Though there is much that interested me in your exploration of defining observation mathematically, my view is that even if the emergence of random outcomes could be explained and contextualized by reconfiguring the nature of space-time, or in a variety of mathematical ways, the nature of information would remain unchanged: It would still define the Observer's 'patch of reality' at any given moment, and it would continue to do so throughout evolution.
To consider that mathematics can one day capture all of reality is to ignore the perpetual nature of evolution; inadvertently, we then return to the concept of an absolute underlying reality, one that dismisses both the evolution of the Cosmos, and of its Observer.
I consider that we are involved in a distinctive human Cosmos, one that displays a continuous correlation between Bit and It over the course of evolution; in this system, the observer does not interact with the whole field of reality, regardless of how probabilities emerge, or of how mathematical parameters might re-define them.
Physics and Mathematics is the projection of the human mind on to the Cosmos - it will always be this, and it will always be entirely composed of Bits, thus keeping the Bit-It conundrum relevant to any definition of the Cosmos.

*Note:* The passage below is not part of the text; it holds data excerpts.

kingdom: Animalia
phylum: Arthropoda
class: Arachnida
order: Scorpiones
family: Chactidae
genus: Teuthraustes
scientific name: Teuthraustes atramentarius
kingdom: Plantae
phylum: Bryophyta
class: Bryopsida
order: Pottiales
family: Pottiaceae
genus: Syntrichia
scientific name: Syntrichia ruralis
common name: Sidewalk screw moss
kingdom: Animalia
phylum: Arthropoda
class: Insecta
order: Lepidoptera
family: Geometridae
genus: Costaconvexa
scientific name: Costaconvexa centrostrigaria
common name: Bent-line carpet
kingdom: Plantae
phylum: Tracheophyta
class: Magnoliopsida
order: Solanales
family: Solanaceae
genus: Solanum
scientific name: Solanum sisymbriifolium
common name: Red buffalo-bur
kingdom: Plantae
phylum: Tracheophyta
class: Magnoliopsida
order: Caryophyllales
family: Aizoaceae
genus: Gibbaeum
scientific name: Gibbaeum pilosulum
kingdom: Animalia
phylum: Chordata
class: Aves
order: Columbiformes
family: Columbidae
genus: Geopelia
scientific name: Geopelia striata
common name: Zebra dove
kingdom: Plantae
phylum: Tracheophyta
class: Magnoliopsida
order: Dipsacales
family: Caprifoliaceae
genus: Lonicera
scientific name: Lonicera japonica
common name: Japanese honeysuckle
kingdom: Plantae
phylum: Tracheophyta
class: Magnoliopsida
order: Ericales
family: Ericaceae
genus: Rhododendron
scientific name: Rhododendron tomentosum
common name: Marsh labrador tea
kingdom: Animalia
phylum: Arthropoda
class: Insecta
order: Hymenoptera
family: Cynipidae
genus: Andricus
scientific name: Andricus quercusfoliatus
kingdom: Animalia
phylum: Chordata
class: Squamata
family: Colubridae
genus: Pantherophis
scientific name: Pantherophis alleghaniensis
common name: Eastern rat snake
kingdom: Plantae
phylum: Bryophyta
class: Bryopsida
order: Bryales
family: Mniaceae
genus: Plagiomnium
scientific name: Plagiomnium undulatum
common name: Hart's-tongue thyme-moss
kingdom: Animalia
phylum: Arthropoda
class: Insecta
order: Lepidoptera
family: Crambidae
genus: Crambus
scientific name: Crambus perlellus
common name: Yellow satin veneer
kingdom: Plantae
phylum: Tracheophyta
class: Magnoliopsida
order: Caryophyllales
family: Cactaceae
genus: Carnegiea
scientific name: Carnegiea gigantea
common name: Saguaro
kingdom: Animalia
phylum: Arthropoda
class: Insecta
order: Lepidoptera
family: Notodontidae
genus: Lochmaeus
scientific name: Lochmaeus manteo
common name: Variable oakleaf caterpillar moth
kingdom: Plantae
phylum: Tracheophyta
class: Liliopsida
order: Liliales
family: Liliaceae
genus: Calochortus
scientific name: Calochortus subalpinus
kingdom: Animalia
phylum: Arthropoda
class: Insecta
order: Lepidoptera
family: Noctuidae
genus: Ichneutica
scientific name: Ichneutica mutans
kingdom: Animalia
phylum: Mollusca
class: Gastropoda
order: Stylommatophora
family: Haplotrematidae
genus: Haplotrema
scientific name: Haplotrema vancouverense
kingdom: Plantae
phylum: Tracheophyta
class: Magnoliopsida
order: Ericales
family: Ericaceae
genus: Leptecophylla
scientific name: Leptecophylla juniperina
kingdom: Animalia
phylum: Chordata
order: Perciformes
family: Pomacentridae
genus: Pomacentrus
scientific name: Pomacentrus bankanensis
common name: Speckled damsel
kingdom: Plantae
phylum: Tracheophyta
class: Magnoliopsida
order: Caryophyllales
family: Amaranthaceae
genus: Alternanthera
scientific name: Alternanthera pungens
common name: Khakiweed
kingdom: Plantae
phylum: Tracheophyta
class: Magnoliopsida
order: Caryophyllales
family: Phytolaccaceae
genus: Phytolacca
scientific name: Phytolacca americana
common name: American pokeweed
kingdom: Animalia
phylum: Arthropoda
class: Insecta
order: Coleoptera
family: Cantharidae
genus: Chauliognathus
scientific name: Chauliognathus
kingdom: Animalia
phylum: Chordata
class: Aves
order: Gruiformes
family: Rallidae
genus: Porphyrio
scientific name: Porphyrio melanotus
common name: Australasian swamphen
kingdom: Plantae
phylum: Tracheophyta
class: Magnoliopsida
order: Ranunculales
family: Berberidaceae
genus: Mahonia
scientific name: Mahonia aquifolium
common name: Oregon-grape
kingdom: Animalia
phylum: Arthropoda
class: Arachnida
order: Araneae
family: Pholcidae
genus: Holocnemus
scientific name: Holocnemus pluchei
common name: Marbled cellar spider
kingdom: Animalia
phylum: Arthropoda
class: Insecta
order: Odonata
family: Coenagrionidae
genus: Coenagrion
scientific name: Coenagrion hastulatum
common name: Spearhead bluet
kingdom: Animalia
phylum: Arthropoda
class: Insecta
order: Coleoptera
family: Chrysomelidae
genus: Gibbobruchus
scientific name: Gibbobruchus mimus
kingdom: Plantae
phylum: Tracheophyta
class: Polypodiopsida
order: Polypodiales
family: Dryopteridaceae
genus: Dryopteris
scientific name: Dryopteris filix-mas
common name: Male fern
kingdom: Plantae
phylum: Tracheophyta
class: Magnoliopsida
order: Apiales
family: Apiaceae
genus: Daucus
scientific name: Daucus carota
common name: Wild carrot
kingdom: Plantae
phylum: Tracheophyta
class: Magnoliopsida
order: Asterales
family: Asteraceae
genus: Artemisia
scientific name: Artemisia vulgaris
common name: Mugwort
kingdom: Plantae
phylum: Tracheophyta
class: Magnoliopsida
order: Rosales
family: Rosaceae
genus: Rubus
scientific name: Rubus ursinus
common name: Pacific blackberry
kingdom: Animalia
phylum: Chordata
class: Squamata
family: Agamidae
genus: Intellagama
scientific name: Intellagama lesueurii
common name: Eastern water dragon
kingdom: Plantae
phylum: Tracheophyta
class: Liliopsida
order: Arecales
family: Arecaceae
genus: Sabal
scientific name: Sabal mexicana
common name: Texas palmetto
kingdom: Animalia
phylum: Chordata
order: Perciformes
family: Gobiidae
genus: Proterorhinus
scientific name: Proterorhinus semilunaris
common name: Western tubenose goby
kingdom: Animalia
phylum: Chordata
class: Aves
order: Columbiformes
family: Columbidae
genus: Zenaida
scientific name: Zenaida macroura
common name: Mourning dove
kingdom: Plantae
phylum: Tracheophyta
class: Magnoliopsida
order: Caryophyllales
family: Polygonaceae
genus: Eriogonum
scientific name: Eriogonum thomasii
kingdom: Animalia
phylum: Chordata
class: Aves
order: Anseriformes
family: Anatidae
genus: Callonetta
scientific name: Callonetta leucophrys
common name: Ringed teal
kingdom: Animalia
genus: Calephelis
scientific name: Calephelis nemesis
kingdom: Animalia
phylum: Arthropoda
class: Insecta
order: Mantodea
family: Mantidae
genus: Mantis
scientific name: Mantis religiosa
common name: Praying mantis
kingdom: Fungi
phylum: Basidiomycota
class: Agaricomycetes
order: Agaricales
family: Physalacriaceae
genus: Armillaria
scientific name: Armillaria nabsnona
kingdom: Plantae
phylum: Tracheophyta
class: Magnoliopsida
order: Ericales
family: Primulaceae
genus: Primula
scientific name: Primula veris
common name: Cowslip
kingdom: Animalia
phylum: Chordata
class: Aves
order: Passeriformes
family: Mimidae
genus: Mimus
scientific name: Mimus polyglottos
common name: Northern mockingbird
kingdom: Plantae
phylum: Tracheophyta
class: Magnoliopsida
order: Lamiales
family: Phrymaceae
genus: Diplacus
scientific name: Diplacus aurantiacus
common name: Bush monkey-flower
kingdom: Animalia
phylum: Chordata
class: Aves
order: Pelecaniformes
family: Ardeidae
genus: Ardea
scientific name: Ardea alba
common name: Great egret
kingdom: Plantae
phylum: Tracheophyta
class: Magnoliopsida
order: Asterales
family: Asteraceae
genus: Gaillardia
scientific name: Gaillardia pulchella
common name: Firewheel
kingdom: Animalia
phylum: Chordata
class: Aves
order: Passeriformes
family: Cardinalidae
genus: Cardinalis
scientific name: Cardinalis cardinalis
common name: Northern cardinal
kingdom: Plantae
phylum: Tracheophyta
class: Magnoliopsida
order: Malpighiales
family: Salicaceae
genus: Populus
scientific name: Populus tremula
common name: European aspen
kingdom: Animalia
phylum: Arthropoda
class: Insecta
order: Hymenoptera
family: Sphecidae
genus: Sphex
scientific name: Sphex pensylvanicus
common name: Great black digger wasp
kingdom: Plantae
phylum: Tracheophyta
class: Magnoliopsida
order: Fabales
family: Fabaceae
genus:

My interest is, rather, to see how Physics and mathematics might account for the consistent contiguity of Bits and Its at every instant of evolution - whatever the nature of space-time.
It would be interesting, then, if your mathematical definition of observation could be applied to this larger context. Our parameters would then be enlarged considerably, and we would essentially be able to compute our own evolution, and even to control it.
As you can probably tell, this is one of the strands of my essay - which I think you would find interesting for the reasons I've stated.
Yours is a very serious work, one with consequences; I think you will find much to interest you in the Correlation of Bit to It I describe in my essay. Let me know.